[24/07/05] 🤗FacaCaption-15M OpenFace-CQUPT/FaceCaption-15M
[25/01/11] 🤗FaceCaptionHQ-4M OpenFace-CQUPT/FaceCaptionHQ-4M
[24/09/12] 🤗HumanCaption-10M OpenFace-CQUPT/HumanCaption-10M
[24/10/23] 🤗HumanCaption-HQ OpenFace-CQUPT/HumanCaption-HQ-311K
FaceCaption-15M, a large-scale, diverse, and high-quality dataset of facial images accompanied by their natural language descriptions (facial image-to-text). This dataset aims to facilitate a study on face-centered tasks. FaceCaption-15M comprises over 15 million pairs of facial images and their corresponding natural language descriptions of facial features, making it the largest facial image caption dataset to date.

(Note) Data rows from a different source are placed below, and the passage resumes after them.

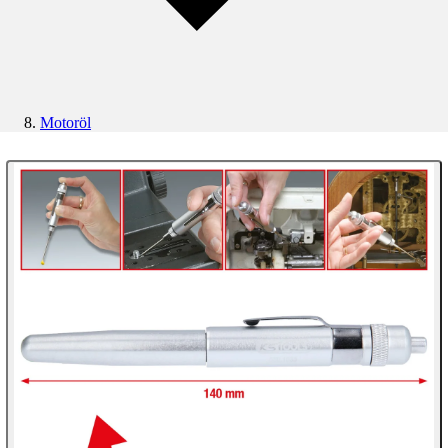
Motoröl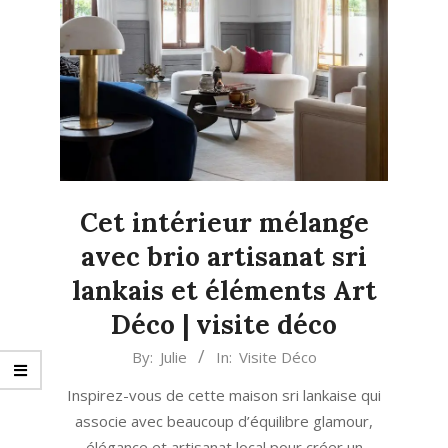
Cet intérieur mélange
avec brio artisanat sri
lankais et éléments Art
Déco | visite déco
2024-
By:
Julie
In:
Visite Déco
02-
Inspirez-vous de cette maison sri lankaise qui
08
associe avec beaucoup d’équilibre glamour,
élégance et artisanat local pour créer un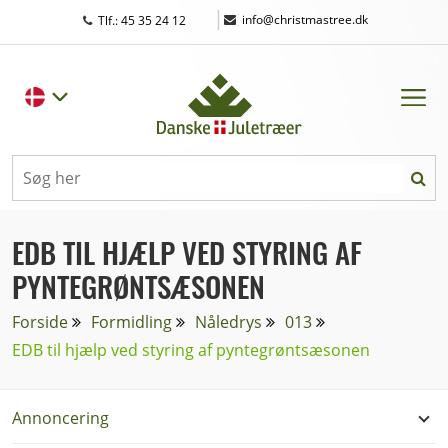
|
info@christmastree.dk
Tlf.: 45 35 24 12
EDB TIL HJÆLP VED STYRING AF
PYNTEGRØNTSÆSONEN
Forside
Formidling
Nåledrys
013
EDB til hjælp ved styring af pyntegrøntsæsonen
Annoncering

[24/09/01] The embeddings of images in FaceCaption-15M has been released! OpenFace-CQUPT/Facecaption-15M-Embeddings
FaceCaptionHQ-4M contains about 4M facial image-text pairs that cleaned from FaceCaption-15M .
HumanCaption-10M: a large, diverse, high-quality dataset of human-related images with natural language descriptions (image to text). The dataset is designed to facilitate research on human-centered tasks. HumanCaption-10M contains approximately 10 million human-related images and their corresponding facial features in natural language descriptions and is the second generation version of FaceCaption-15M
Approximately 311,000 human-related images and their corresponding natural language descriptions. Compared to HumanCaption-10M, this dataset not only includes associated facial language descriptions but also filters out images with higher resolution and employs the powerful visual understanding capabilities of GPT-4V to generate more detailed and accurate text descriptions. This dataset is used for the second phase of training HumanVLM, enhancing the model's capabilities in caption generation and visual understanding.